##### EXTRACTED INFORMATION #####

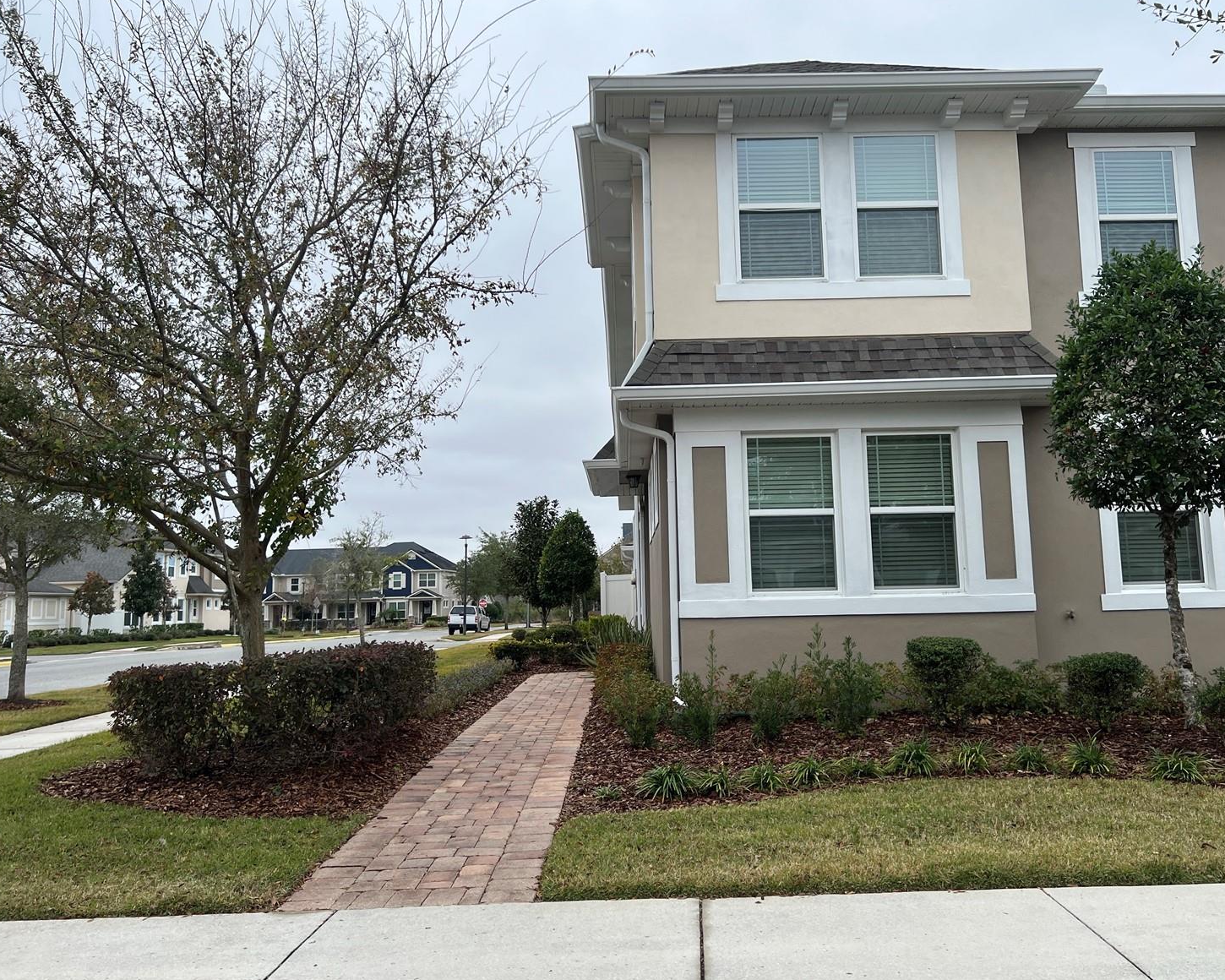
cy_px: 483
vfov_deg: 51.5
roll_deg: +2.3
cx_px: 651
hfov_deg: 62.2
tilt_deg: +7.9
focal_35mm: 28
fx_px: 1015
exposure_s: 1/1079
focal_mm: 5.7
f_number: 1.5
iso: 50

#####

(PROBLEM TO SOLVE) Please output the material above again, exactly, and omit every image.

(EXERCISE RESULT)
cy_px: 483
vfov_deg: 51.5
roll_deg: +2.3
cx_px: 651
hfov_deg: 62.2
tilt_deg: +7.9
focal_35mm: 28
fx_px: 1015
exposure_s: 1/1079
focal_mm: 5.7
f_number: 1.5
iso: 50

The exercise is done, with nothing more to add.